Tuesday, November 2, 2010

Re: Using Bash in Vi mode. How to map keys?

Reply to message «Re: Using Bash in Vi mode. How to map keys?»,
sent 21:15:14 02 November 2010, Tuesday
by aleCodd:

> > what do you mean by that? <c-o> waits for a command and reenters insert
> > mode, but where does it MOVE?
Just try it while at the end of non-empty line and see where cursor moves. Don't
you think that there is some purpose of existance of <C-\><C-o> alongside with
<C-o>?

> > really appreciate your detailed explanation, so i guess immigrating to
> >
> > zsh land will make things easier in the end, too bad that it will take
> > another month or so to get used to it with all its commands etc.
Zsh has reasonable wizard that creates initial zshrc and does not require much
time to get used to it if you are already familiar with bash.
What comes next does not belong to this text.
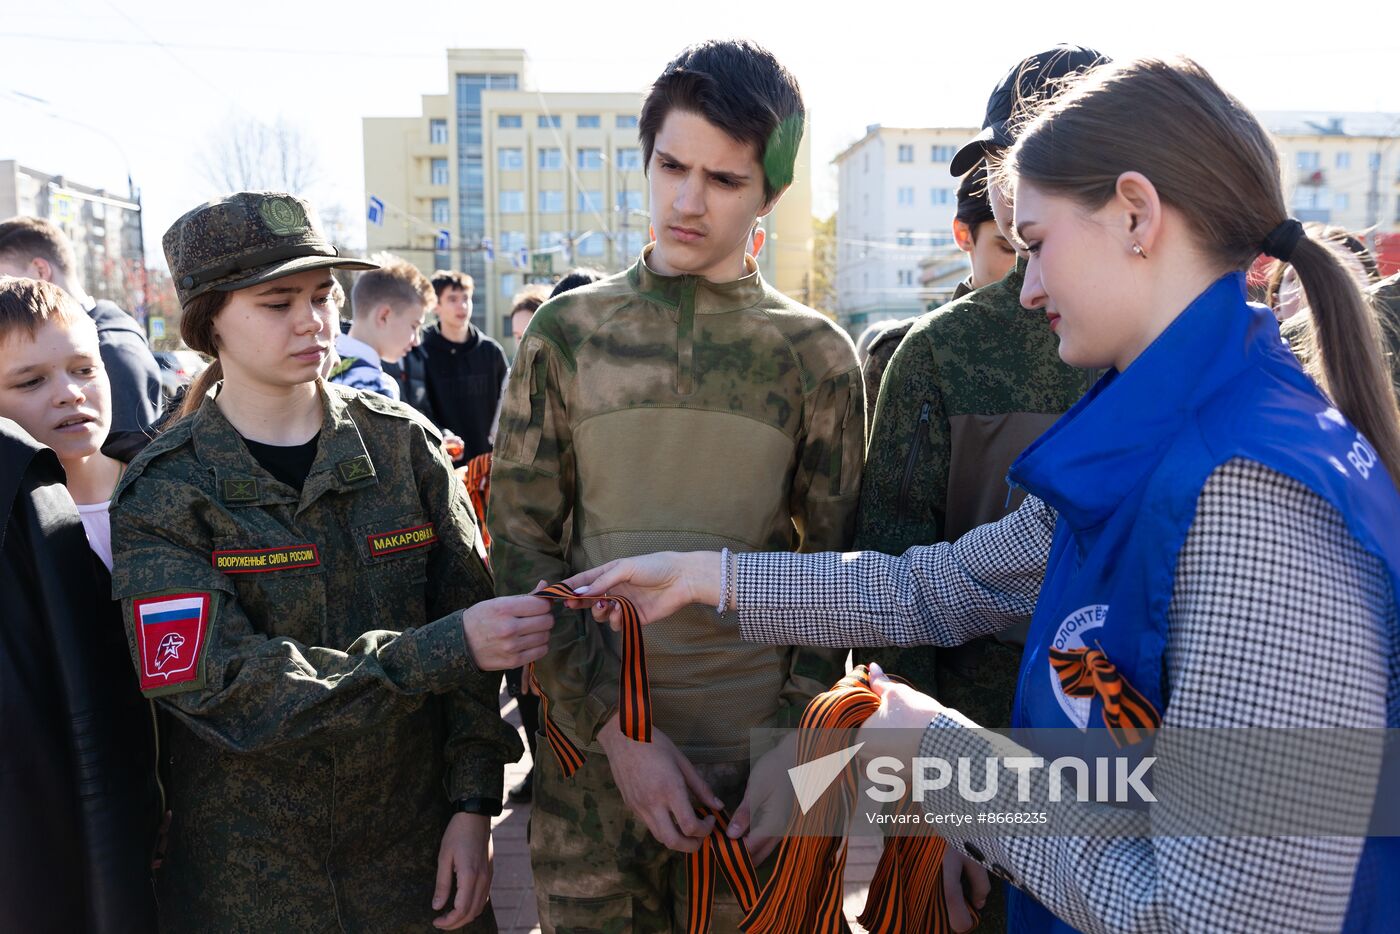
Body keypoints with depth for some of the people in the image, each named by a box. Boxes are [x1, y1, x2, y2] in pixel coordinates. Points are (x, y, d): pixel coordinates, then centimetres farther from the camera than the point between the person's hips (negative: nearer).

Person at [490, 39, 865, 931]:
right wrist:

Most of bash
functions will work in zsh as well, but you will need to rewrite prompt and
bindings (it looks like they can not invoke any functions so it is easy with
``binkey -s'').

It also has some very useful modules: zpty (an analog of expect), zmv
(rename/copy/link files); ttyctl (restores tty settings after application exited
or crashed), PCRE regex support, hooks for everything, globbing flags (capable
of replacing `find' and any `find | ... | xargs ...' pipe, though with some
perfomance penalty), parameter expansion flags (for example, escaping a string
stored in a variable no more requires sed, just ${(qqq)VAR}), highly
configurable completion... Just start using and you'll never want to switch
back.

PS: It was hard to find where is the text you wrote.

PPS: Most of the message is an offtopic here.